--- Supplied material Enclosed Below ---
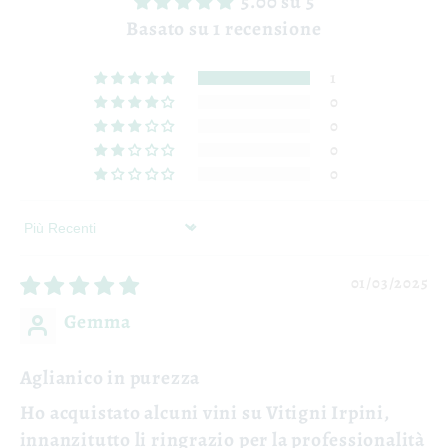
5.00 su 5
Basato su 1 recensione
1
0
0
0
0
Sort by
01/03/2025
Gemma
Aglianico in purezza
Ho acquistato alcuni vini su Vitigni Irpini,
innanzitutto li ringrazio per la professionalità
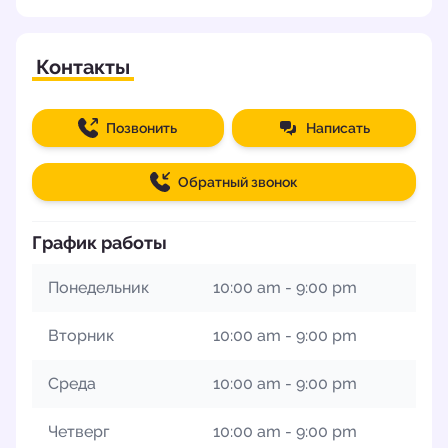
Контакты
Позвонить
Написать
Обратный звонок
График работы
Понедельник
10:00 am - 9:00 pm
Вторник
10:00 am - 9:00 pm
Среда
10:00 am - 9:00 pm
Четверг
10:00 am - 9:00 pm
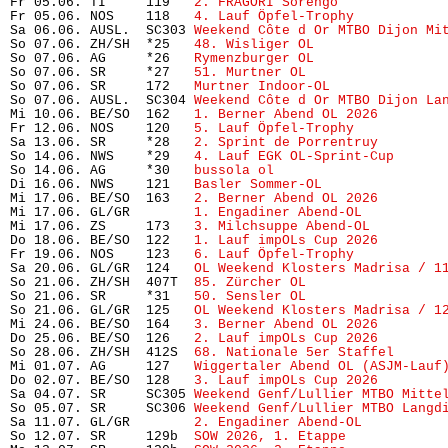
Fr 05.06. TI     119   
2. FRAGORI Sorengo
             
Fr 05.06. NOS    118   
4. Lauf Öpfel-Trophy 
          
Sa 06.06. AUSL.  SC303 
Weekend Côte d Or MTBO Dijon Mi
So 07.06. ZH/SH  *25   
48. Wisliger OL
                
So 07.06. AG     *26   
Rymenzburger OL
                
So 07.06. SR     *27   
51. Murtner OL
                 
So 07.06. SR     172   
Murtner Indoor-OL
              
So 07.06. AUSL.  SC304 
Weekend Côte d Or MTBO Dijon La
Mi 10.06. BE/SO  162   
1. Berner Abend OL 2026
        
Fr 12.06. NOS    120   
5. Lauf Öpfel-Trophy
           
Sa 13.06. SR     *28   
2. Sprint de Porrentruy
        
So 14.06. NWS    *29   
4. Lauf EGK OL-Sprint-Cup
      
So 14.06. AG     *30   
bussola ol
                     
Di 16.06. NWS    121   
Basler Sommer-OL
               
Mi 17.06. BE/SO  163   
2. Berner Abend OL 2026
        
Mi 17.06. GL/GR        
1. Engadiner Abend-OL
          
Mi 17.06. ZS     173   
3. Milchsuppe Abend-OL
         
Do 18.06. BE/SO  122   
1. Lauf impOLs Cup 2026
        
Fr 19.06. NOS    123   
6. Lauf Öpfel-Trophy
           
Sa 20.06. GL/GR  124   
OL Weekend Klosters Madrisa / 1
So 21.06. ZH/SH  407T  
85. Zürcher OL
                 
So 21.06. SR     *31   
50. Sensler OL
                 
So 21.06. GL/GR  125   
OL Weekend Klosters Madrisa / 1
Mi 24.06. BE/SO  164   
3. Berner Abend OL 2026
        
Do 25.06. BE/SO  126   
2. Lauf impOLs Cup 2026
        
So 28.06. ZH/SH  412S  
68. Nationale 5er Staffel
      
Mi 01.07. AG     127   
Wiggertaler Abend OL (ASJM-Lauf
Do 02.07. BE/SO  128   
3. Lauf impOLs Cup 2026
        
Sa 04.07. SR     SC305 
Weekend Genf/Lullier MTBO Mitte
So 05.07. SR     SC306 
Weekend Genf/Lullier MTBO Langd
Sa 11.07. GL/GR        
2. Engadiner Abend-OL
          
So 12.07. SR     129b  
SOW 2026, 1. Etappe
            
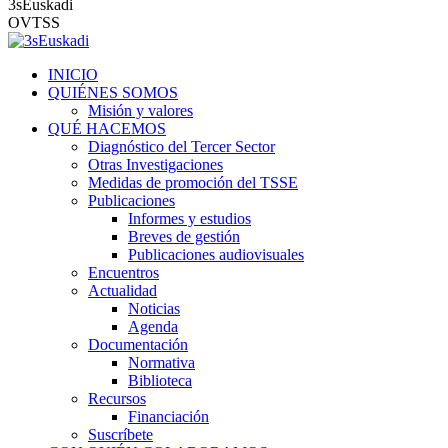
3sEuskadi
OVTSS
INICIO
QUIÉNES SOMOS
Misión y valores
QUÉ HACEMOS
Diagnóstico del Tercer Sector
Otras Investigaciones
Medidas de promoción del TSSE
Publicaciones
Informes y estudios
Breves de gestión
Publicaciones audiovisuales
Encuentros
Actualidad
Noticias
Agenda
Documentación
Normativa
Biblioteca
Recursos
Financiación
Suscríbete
--- End of Enclosed Supplied material ---
Exercise brief: Would you please copy every line from the listing above that contains the word "Weekend"?

Output for this exercise:
Weekend Côte d Or MTBO Dijon Mi
Weekend Côte d Or MTBO Dijon La
OL Weekend Klosters Madrisa / 1
OL Weekend Klosters Madrisa / 1
Weekend Genf/Lullier MTBO Mitte
Weekend Genf/Lullier MTBO Langd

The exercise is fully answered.